Reckitt Benckiser Group closed up 2.0%. The consumer goods company said it delivered strong like-for-like sales growth in its Health and Hygiene product portfolios in the first quarter. This was offset by a flat performance in its Home business and a decline in sales for its Portfolio Brands.

Reckitt said like-for-like sales for its Health product business grew 11% in the quarter to the end of March. It saw good performances from its Durex range, Gaviscon heartburn relief and Strepsils throat lozenges in the quarter. Hygiene product sales were more muted, up 1.0% in the quarter.

Centrica shares ended down 1.6%. The UK power company said it is on track to meet its targets for 2016 following a solid performance in the first quarter but said it saw a fall in domestic energy customers in the period as customers rolled off fixed-price deals.

Centrica, which has both upstream and downstream oil and gas operations and which runs the British Gas consumer energy business, said it expects to deliver GBP200.0 million in efficiency savings in 2016 as part of its plan to cut GBP750.0 million in costs out of the business.

However, while group cost-cutting efforts remain on track, Centrica said its number of UK home energy supply accounts shrank by 1.5% in the first quarter, primarily due to long-term contract churn.
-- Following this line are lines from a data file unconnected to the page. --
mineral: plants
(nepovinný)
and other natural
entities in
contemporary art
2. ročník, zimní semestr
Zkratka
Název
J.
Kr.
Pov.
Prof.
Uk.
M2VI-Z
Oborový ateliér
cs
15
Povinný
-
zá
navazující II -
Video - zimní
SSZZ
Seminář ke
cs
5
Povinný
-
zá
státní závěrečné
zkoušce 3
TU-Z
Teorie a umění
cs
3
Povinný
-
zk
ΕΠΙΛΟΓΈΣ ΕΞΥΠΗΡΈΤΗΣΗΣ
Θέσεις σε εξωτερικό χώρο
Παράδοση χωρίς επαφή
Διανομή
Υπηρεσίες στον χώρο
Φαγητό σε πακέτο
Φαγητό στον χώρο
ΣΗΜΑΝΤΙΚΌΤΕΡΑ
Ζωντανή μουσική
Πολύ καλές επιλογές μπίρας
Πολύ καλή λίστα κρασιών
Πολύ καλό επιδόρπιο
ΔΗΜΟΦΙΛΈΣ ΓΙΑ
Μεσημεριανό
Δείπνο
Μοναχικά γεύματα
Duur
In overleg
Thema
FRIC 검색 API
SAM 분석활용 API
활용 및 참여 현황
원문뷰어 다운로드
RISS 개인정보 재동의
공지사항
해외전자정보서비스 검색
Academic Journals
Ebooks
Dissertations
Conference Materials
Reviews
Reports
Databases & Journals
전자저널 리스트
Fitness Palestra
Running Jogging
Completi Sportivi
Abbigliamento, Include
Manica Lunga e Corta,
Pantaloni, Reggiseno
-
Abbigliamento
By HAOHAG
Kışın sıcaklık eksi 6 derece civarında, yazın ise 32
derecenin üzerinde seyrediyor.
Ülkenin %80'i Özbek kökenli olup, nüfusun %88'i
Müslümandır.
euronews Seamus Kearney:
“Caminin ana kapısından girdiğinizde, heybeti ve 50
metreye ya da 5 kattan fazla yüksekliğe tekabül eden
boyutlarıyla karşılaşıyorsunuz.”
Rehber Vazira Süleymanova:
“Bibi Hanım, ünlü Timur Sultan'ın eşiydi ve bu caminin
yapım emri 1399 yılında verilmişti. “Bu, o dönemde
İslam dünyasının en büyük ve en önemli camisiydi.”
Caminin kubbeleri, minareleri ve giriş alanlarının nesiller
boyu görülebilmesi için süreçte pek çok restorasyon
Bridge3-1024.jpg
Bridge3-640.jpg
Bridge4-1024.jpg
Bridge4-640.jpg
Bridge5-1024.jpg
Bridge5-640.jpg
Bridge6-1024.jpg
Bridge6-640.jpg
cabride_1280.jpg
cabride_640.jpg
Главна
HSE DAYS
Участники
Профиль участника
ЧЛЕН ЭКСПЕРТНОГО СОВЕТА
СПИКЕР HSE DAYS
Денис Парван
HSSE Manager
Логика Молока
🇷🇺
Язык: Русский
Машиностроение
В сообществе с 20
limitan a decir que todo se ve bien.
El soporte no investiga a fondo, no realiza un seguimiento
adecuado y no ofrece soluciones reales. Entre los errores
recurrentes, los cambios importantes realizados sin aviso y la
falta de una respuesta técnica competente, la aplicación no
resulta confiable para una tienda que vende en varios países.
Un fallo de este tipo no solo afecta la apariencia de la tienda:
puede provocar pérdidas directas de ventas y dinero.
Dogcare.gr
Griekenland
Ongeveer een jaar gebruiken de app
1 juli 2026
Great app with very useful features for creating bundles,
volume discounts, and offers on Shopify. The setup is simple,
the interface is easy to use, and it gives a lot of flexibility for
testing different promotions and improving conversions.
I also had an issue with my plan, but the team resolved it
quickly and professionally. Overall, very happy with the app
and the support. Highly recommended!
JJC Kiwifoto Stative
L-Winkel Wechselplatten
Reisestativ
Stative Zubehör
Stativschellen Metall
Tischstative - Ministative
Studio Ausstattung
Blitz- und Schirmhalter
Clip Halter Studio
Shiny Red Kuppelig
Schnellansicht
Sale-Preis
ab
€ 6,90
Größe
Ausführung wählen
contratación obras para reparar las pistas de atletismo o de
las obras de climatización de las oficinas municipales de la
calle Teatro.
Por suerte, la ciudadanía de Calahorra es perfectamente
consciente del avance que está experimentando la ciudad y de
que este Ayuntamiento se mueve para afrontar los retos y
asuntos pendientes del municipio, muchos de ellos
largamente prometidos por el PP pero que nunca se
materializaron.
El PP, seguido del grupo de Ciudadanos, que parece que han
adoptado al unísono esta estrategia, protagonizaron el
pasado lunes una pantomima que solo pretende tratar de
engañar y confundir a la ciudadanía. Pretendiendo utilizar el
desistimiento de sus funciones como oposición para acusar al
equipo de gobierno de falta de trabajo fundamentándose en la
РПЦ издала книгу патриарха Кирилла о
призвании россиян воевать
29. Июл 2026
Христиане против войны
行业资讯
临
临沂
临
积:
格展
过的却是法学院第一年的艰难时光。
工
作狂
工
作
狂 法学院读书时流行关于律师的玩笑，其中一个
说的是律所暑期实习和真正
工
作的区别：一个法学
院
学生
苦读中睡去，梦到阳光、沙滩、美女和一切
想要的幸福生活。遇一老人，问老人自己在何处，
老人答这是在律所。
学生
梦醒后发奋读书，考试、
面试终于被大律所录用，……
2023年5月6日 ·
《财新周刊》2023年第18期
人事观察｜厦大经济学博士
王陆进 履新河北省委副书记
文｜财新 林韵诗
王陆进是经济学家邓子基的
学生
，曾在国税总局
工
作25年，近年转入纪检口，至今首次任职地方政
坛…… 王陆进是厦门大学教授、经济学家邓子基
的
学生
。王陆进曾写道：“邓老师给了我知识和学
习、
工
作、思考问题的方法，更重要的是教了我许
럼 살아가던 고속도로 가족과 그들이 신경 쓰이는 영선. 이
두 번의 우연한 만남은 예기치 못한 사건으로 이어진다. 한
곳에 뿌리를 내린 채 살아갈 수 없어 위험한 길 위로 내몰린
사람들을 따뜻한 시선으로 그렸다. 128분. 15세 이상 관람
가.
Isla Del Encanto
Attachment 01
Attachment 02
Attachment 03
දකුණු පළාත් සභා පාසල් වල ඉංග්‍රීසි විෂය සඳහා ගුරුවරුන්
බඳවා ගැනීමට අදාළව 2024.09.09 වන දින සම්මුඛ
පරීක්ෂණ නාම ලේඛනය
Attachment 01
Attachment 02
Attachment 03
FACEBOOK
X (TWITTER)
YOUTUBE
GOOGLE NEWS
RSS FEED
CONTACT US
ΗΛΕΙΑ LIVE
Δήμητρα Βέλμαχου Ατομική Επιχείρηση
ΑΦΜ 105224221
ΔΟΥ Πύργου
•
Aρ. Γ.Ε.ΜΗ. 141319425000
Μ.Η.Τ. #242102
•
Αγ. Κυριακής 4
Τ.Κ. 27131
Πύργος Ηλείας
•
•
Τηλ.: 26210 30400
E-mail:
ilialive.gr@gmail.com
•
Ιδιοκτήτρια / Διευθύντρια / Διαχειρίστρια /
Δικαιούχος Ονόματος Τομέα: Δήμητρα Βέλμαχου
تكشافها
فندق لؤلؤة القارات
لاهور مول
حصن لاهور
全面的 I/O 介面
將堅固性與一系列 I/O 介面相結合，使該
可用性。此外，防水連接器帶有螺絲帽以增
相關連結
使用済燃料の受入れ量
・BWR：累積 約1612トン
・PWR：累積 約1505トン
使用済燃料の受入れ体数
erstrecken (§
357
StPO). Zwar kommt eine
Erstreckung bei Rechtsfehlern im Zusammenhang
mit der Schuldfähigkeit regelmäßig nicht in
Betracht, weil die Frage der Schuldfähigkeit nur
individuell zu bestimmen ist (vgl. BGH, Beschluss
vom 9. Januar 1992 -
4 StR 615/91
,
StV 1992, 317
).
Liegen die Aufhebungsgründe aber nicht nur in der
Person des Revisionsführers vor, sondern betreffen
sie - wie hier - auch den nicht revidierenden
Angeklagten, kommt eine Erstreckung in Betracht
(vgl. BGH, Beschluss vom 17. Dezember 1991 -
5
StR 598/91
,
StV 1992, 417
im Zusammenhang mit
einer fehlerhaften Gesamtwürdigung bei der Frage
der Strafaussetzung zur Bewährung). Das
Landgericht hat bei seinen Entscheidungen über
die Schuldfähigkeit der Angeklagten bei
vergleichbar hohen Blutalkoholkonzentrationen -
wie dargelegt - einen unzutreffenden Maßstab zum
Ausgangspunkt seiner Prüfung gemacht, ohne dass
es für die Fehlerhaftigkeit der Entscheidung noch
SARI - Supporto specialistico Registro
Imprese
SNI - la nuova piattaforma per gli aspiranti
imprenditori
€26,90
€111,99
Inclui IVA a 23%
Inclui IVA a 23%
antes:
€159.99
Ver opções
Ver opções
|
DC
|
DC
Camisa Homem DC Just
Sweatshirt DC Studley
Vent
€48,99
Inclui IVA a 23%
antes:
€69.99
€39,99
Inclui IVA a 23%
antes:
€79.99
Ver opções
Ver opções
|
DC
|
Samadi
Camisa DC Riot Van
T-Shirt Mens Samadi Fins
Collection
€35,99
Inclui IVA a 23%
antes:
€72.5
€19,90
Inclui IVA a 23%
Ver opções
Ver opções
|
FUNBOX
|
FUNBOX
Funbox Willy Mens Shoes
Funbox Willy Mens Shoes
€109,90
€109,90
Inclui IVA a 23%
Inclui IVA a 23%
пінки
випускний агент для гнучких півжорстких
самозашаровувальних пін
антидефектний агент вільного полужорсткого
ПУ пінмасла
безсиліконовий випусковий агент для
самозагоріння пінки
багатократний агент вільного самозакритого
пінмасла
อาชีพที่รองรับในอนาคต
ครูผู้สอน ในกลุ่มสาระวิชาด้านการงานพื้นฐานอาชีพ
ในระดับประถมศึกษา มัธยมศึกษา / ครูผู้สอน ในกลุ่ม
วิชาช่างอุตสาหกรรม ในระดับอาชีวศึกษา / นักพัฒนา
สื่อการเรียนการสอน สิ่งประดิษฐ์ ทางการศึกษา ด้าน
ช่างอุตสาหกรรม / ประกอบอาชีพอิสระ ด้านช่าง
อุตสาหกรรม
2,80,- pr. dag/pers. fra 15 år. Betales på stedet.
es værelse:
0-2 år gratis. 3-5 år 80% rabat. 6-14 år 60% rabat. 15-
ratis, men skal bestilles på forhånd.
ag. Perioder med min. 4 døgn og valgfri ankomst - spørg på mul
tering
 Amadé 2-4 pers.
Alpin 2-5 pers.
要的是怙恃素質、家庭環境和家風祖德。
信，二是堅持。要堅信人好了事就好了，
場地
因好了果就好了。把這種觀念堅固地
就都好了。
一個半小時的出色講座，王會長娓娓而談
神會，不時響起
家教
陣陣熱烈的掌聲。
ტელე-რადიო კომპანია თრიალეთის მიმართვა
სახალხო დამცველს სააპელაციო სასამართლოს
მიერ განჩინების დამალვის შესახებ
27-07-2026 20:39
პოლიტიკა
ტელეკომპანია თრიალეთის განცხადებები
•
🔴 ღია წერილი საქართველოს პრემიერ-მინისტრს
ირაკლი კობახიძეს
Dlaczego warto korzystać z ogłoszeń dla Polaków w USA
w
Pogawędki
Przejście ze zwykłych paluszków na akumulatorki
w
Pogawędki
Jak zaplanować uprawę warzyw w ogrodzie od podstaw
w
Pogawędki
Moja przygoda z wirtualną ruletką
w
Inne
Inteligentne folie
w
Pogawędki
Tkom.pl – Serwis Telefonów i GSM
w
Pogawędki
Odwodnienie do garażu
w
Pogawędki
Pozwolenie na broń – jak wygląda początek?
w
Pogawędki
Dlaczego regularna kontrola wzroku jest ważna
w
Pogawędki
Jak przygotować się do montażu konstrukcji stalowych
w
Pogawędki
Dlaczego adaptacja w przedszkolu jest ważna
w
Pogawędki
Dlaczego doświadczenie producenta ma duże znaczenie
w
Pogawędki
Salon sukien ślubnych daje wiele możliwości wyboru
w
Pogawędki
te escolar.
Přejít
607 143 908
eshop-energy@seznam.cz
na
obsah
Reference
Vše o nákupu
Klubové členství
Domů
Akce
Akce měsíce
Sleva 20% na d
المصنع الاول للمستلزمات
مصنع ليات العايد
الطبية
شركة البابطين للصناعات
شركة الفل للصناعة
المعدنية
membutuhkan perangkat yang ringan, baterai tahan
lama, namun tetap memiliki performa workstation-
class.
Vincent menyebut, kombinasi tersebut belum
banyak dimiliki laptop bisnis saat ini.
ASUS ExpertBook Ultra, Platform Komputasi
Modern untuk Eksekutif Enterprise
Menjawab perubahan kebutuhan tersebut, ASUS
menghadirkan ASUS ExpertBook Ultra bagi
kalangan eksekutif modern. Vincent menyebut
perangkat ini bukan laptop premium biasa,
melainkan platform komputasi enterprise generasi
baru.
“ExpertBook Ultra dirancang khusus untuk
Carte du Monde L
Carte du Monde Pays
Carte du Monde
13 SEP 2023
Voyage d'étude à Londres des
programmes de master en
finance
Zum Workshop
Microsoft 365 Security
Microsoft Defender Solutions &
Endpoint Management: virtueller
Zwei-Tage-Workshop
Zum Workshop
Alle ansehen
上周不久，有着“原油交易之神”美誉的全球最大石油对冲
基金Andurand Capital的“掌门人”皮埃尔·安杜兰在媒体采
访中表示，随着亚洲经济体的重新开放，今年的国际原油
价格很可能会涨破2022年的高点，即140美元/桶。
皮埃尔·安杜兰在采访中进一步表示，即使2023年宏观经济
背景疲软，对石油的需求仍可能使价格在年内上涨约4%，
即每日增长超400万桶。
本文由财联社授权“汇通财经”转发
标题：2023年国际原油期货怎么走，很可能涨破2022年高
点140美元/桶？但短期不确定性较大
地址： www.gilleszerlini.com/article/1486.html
This translates to a loss of around 220,000 customers.

Industrial and commercial gas metering services provider Energy Assets Group agreed to be acquired by Alinda Capital Partners in a GBP198.0 million deal.

Alinda, a US infrastructure fund manager, will pay 685.00 pence per share to acquire Energy Assets, a 40% premium to its closing price on Friday and 41% premium to its volume-weighted average closing price for the month prior to Friday.

On Monday, the stock closed up 40% at 682.00p, making it the best performer in the FTSE All-Share index.

Still ahead in the UK corporate calendar, miner Rio Tinto releases its operations review at 2330 BST, while fellow miner BHP Billiton releases its March operational review on Tuesday at 2330 BST.

At 0700 BST on Tuesday, sugar producer and Primark owner Associated British Foods reports interim results, over-50s products company Saga reports full-year results and emerging markets money manager Ashmore Group issues a trading statement.

Catering and support services business Connect Group reports interim results, as does utility cost management consultancy Utilitywise, retirement housebuilder McCarthy & Stone.

In the economic calendar, eurozone current account balance is revealed at 0900 BST, ZEW economic sentiment surveys for Germany and the eurozone are published at 1000 BST, at the same time as eurozone construction output.

Later in the day, US housing starts and building permits are at 1330 BST, before Bank of England Governor Mark Carney speaks before the Lords Economic Affairs Committee at 1530 BST.